Project 5: UNICEF Venture Fund
Launched in 2016, the UNICEF Venture Fund makes $50k – $100k early-stage investments in technologies for children developed by UNICEF country offices or companies in UNICEF program countries. By providing flexible funding, UNICEF has the ability to quickly assess, fund and grow open-source technology solutions that show potential to positively impact the lies of vulnerable children.
The Venture Fund has made specific calls for solutions that are in the data science and AI space. Specific focus is placed on using satellite imagery or social media to map infrastructure, using natural language processing, generating insights from big data, and curating data from various sources.
In 2021, the fund launched a call for AI & ML solutions to improve access to and delivery of digital services and systems. The RFP proposals for this call are currently being reviewed. In addition, in the coming weeks, the fund will be announcing 2 new investments into
Child Online Safety solutions, both utilizing AI to strengthen children’s skills to stay safe in the digital world.
The Fund has made investments of over $1.4MM to date in data science and AI in Argentina, Brazil, Chile, Guatemala, India, Kenya, Mexico, Philippines, South Africa, and Tanzania. For example, UNICEF invested in Afinidata, which offers a personalized, virtual assistant that guides parents with early childhood development tools for children under the age of six. The company has delivered over 2 million educational sessions. Using machine learning, Afinidata has built a content personalization algorithm which increases the use of suggested content, benefiting over 80k families in Latin America.
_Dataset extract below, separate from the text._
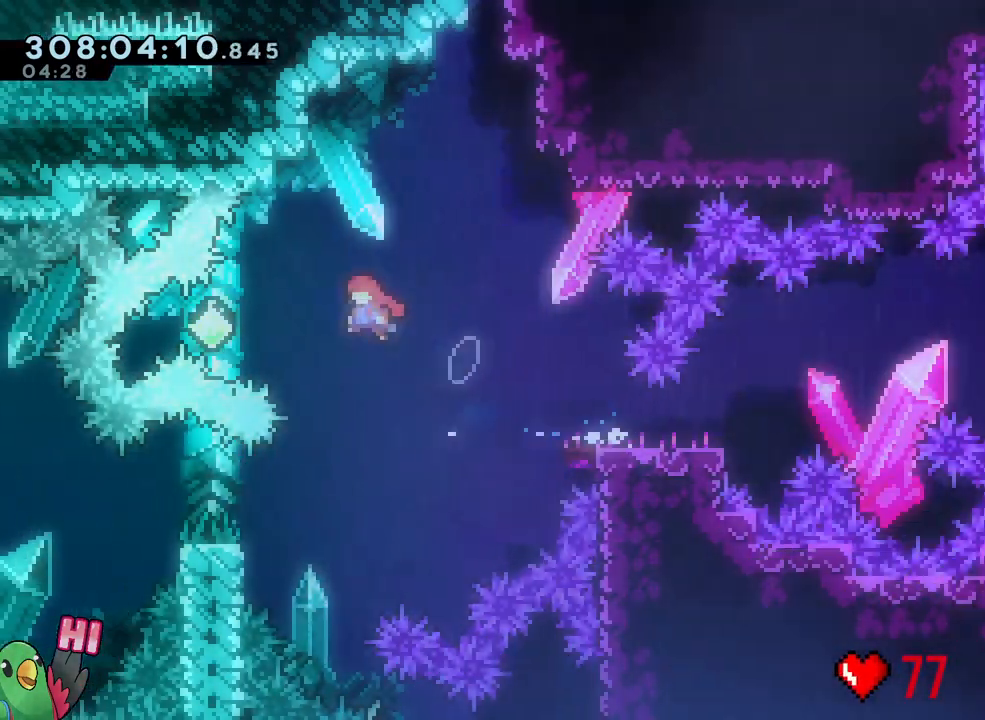
Gameplay with a controller (Nintendo layout); each line is a JSON object with the inputs held at the frame after it. "events" lists button and stick changes between this image and that frame as [ms after this image, input, new state], when the widget could be followed in between. Not read: HOME L3 SELECT START.
{"buttons": ["B"], "left_stick": "down-right", "right_stick": "center"}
Project 6: UNICEF Policy Guidance on AI for Children
The Office of Global Insight and Policy is leading a two-year project to better understand how Artificial Intelligence (AI) systems can protect, provide for, and empower children. Key to this project is the development of a guide for creating and implementing AI policies and systems that protect children’s rights and brings the attention of the public and private sectors to how AI systems impact on children. To develop the guidance over 200 experts have been consulted in 5 regions, and almost 250 children have been consulted on AI issues.
Project 7: UNICEF’s Good Governance of Children’s Data
Since data is a key input into AI systems, the governance of children’s data to ensure child-centred AI is critical. UNICEF developed a Manifesto that sets aspirational benchmarks to guide governments, the private sector and international organizations in developing data governance that take full account of children’s issues and rights. The Manifesto proposes the world we want and aims to address ambiguous or sensitive areas where there are no straightforward answers. To develop this Manifesto, a working group of 17 global experts from the private sector, academia, think tanks and others provided analysis, insights, guidance and comments. They wrote short commentaries examining data governance approaches, evidence, gaps and grey or conflicting areas. A wider group of experts was engaged through convenings, webinars and consultations throughout the year.